Still testing the RAID-10's performance.

These combinations seemed to give me the best performance. However, I'm not sure if the read/write/cache policy below is ideal for a SQL server versus just raw HD speed tests. What would the disk read/write/cache policy recommendation be if we assume....

#1 - System/swapfile/tempdb: 2 disks, RAID1
#2 - Transaction Logs: 2 disks, RAID1
#3 - Database: 4 disks, RAID5 (or RAID10, still testing)
>> RAID-5 (logs): Write Back/No Read Ahead/Disk Cache Enabled <<

Woah ... probably just a typo ... the log drive should *always* be RAID1 (or RAID10).


>> RAID-5 (db): Write Back/No Read Ahead/Disk Cache Enabled <<

Read ahead should be enabled for the dbs.


Cache enabled will give you the best performance.

I would enable read ahead for the tempdb and db drive sets.

For the log drive, it's probably not necessary -- logs are very rarely read anyway, EXCEPT when being backed up and doing (the only occasional, hopefully) rollback.
That was a typo, my logs will be on a RAID1.

Okay, I just want to make sure I understand the suggestion.

RAID1 - OS/swap/tempdb - Write Back / Read Ahead / Disk Cache Enabled
RAID1 - logs - Write Back / Read Ahead / Disk Cache Enabled
RAID5 or 10 - database - Write Back / Read Ahead / Disk Cache Enabled

So basically, all three RAIDS should be - Write Back / Read Ahead / Disk Cache Enabled  ???
I've decided to go with RAID10 on the Database disk group. The speed difference wasn't huge, so I'll take the extra redundancy. RAID1 on the other two disk groups.

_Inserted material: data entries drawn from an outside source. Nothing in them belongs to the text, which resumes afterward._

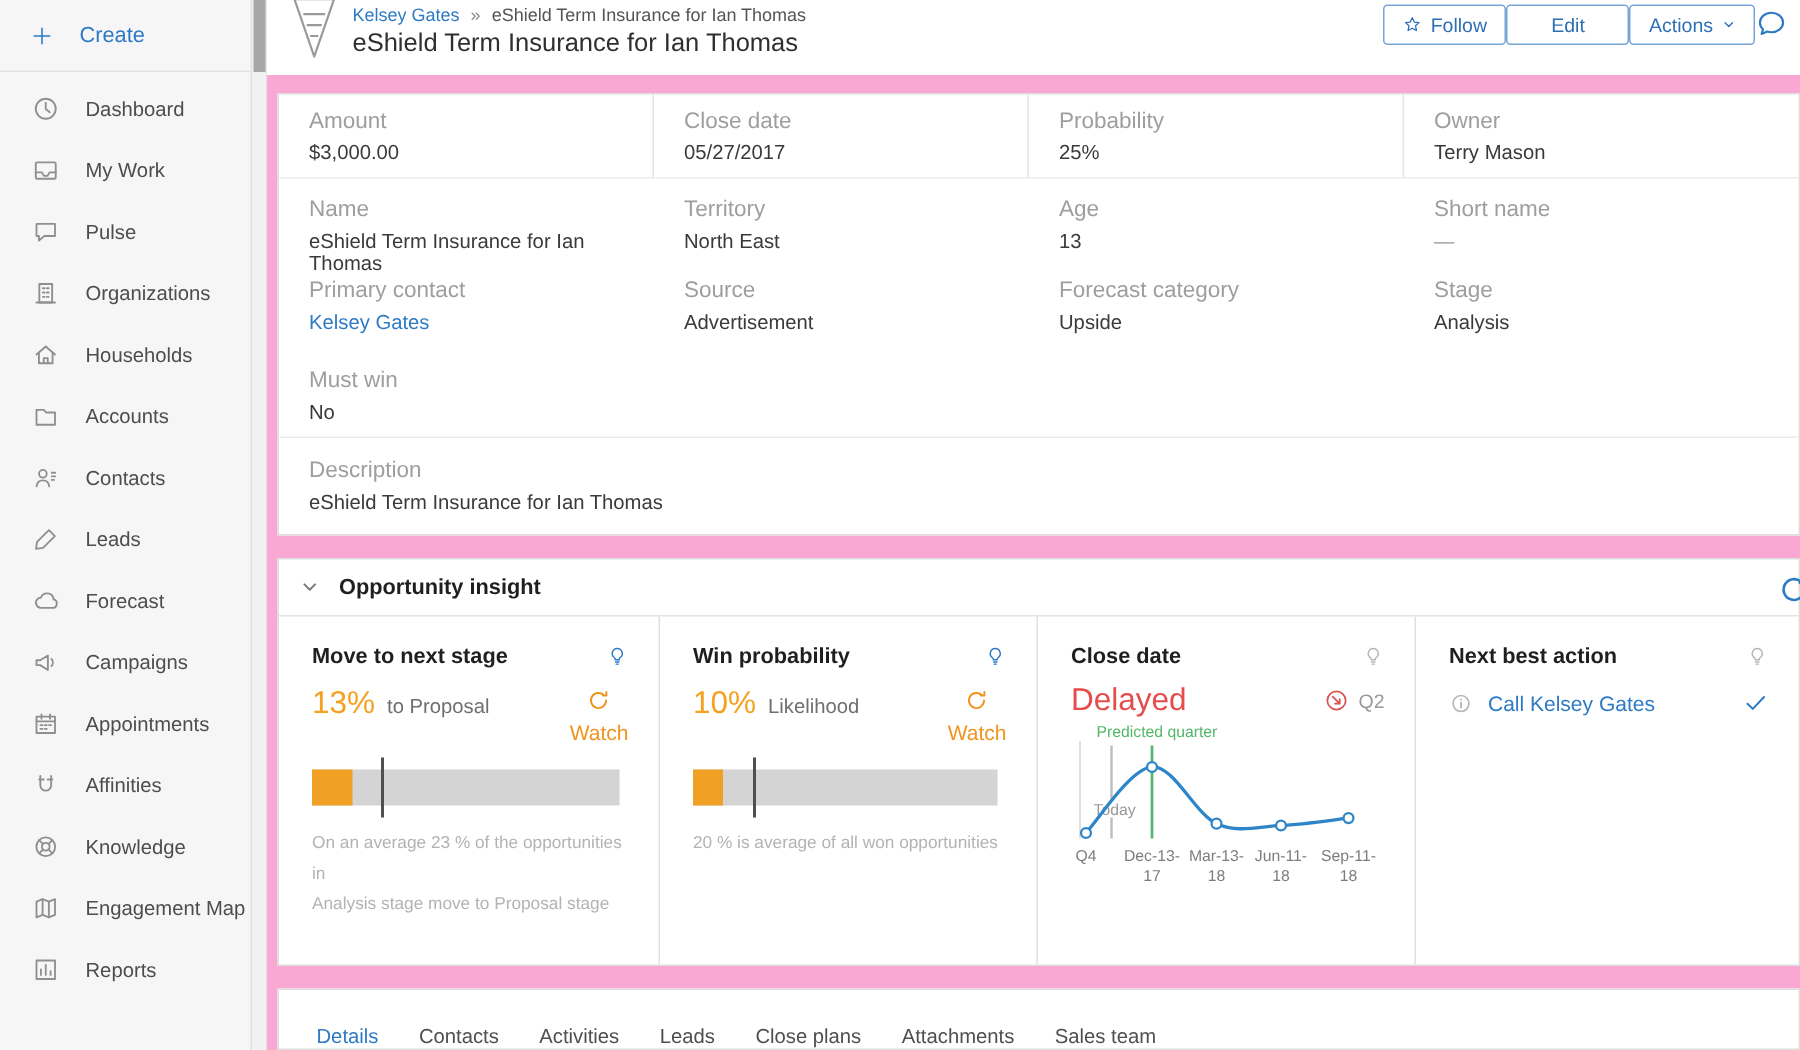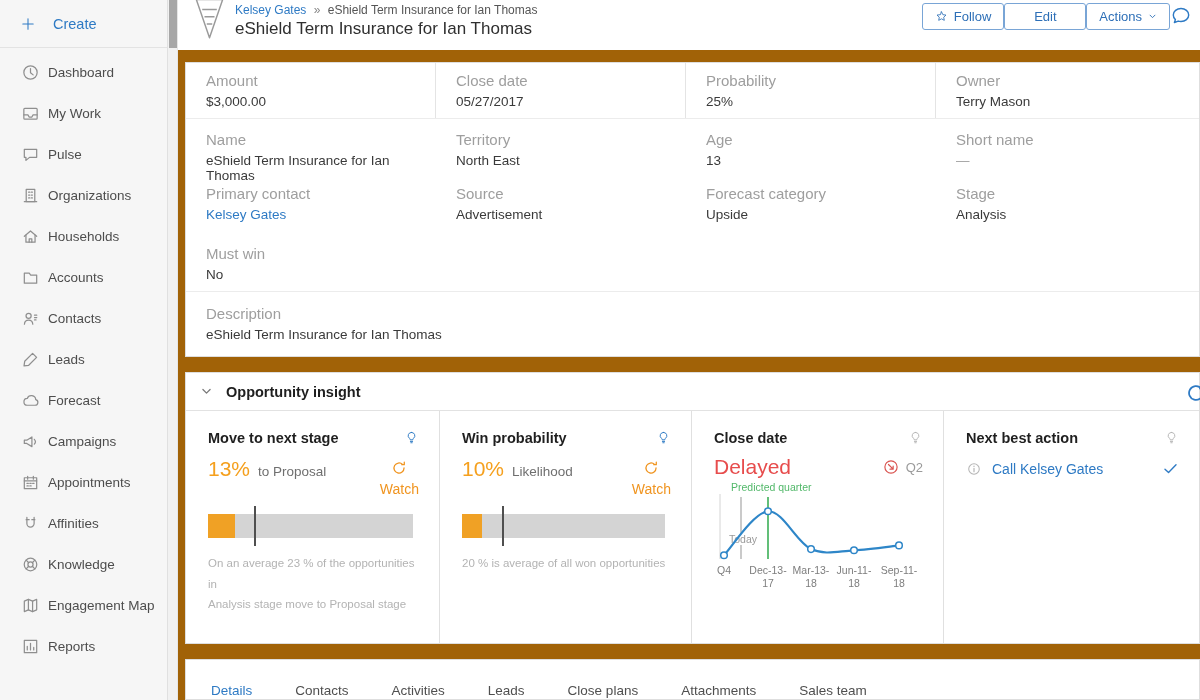--- a/index.html
+++ b/index.html
@@ -24,7 +24,7 @@
   .scroll-thumb { position: absolute; top: 0; left: 1px; width: 8px; height: 48px; background: #a7a7a7; }
 
   
-  .main { flex: 1; display: flex; flex-direction: column; background: #a16207; overflow: hidden; }
+  .main { flex: 1; display: flex; flex-direction: column; background: #f9a8d4; overflow: hidden; }
 
   .header { background: #fff; height: 50px; flex: none; display: flex; padding: 0 8px 0 16px; }
   .funnel { color: #9a9a9a; margin-top: -3px; }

So this is my proposed final configuration.
RAID1 - OS/swap/tempdb - Write Back / Read Ahead / Disk Cache Enabled
RAID1 - logs - Write Back / Read Ahead / Disk Cache Enabled
RAID10 - database - Write Back / Read Ahead / Disk Cache Enabled

Does anyone see any issues with this? Any suggested changes in the policies? When I tested the RAID10, it got slightly better performance with disk cache disabled. So I'm not sure what the ideal read/write policies for this configuration.

Keep in mind, I'm just trying to squeeze out as much performance as possible. Once it's in production, I can't make any changes. So it's a one-shot deal to get it right at the beginning.
>> RAID1 - logs - Write Back / Read Ahead / Disk Cache Enabled <<

One possibility to test is to turn off Read Ahead for the log drives.  You might want to test that out.


Other than that, I don't see anything else.
Cache Enabled and Write still okay for logs?
Yep.  Read Ahead off only for the logs is probably worth testing, if this is one-time-setup only deal.



>> I tested the RAID10, it got slightly better performance with disk cache disabled. <<

That's true for a single set of reads, because it takes some slight extra time to update the cache with what was read, and if it's never re-read, that time is then wasted; it shouldn't be a lot of time, though.

However, in a real SQL Server workload, you're much more likely to encounter a re-read, on tempdb and data particularly, that can use the cache, in which case the savings from Read Ahead is noticeable.
I'm putting the tempdb on the system drive. Should I put the tempdb logs on the same drive, or put that onto the RAID with the other log files?
You should be fine either way.

Personally I'd put the tempdb logs on the log drive, but it's not a major deal one way or the other.
Thank you for everyone's advice. SQL Server is up and running and getting nice I/Os!